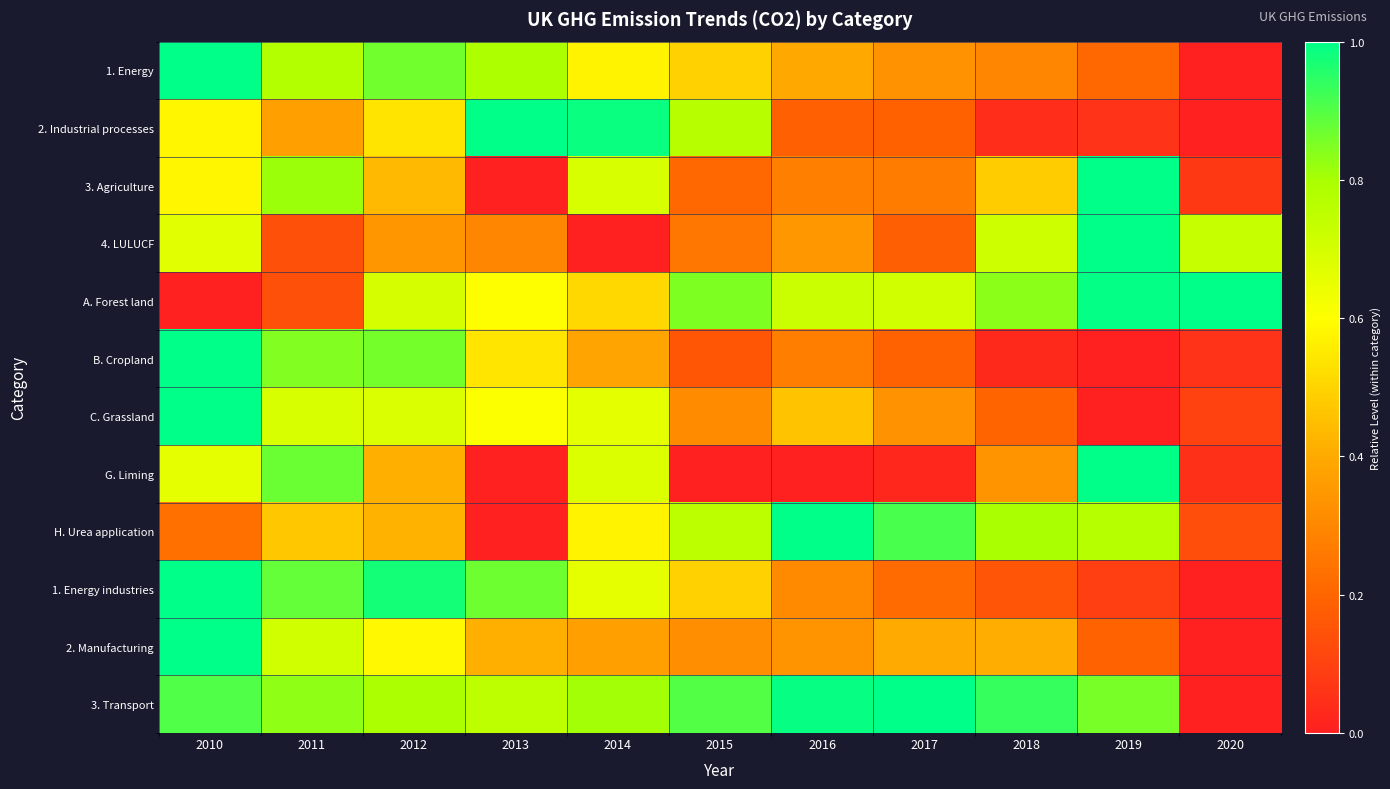

Which series has the largest range (max minus min)?

1. Energy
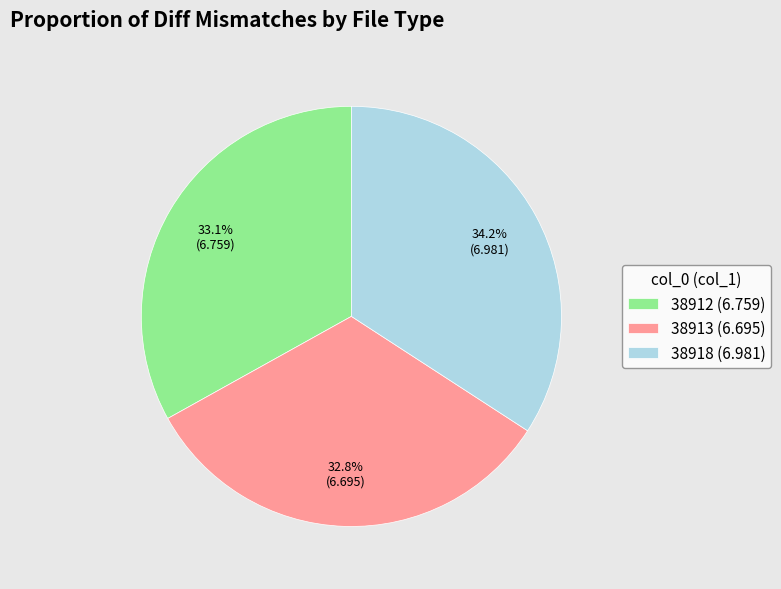

How many slices are in this pie chart?

3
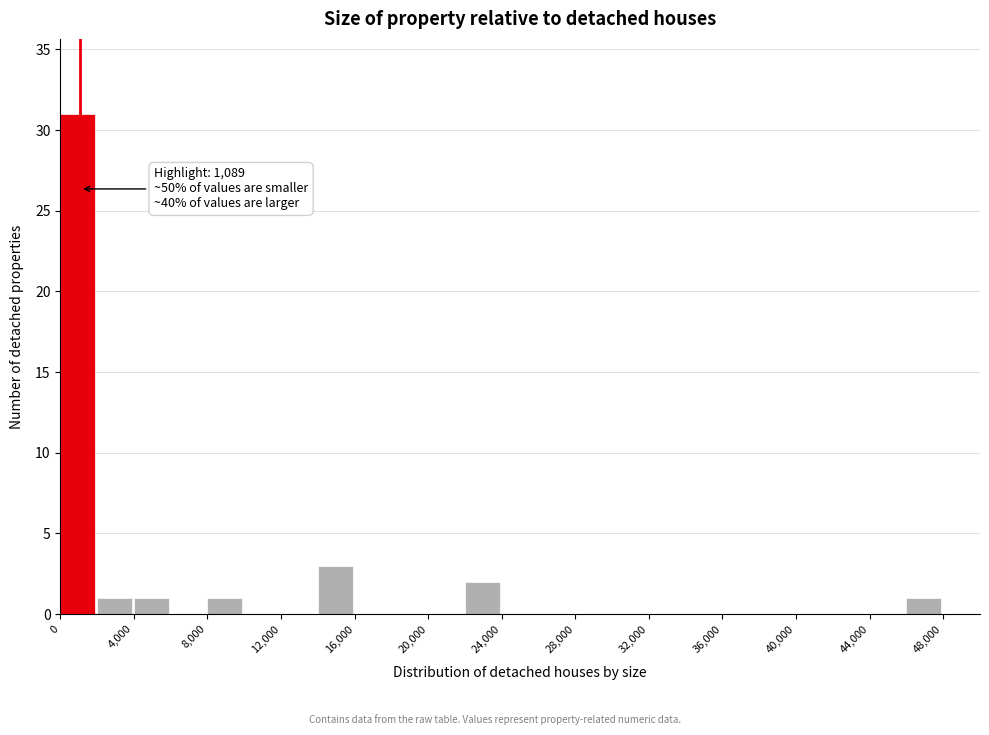

Which range on the x-axis has the tallest bar?

0 to 2000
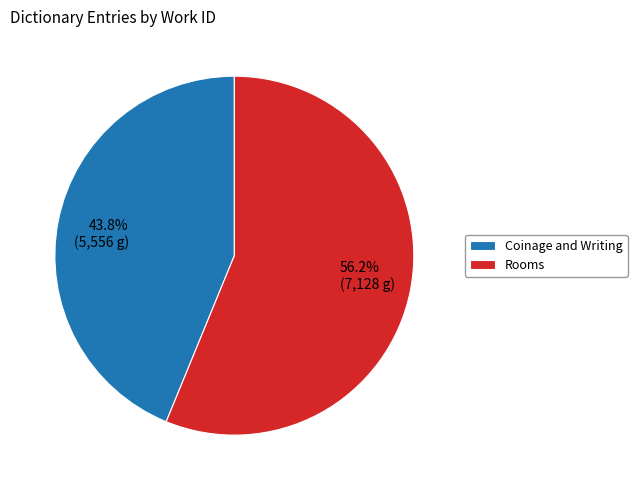

What percentage is NOT represented by Coinage and Writing?

56.2%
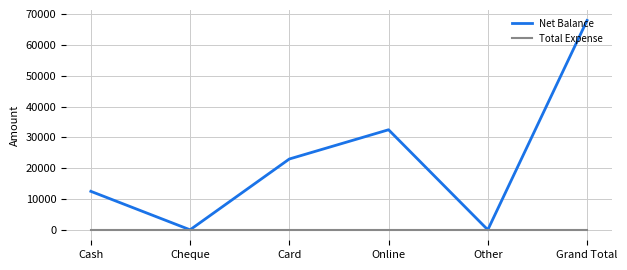

At how many categories does at least one series exceed 67084?

1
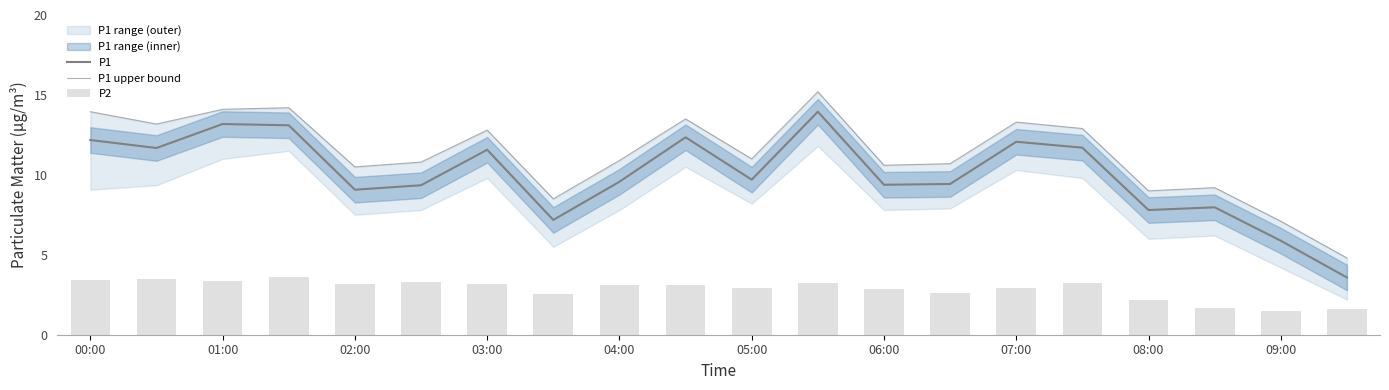

At which label does P2 first exceed 3?

00:00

○ ○ ○ ○ ○ ○ ○

**URAIAN TUGAS:** Tuliskan kembali semua baris catatan di atas tanpa mengubah satu huruf pun. Gambar tidak perlu disertakan dalam jawaban.

**HASIL LATIHAN:**
Which series has the largest range (max minus min)?

1. Energy

How many slices are in this pie chart?

3

Which range on the x-axis has the tallest bar?

0 to 2000

What percentage is NOT represented by Coinage and Writing?

56.2%

At how many categories does at least one series exceed 67084?

1

At which label does P2 first exceed 3?

00:00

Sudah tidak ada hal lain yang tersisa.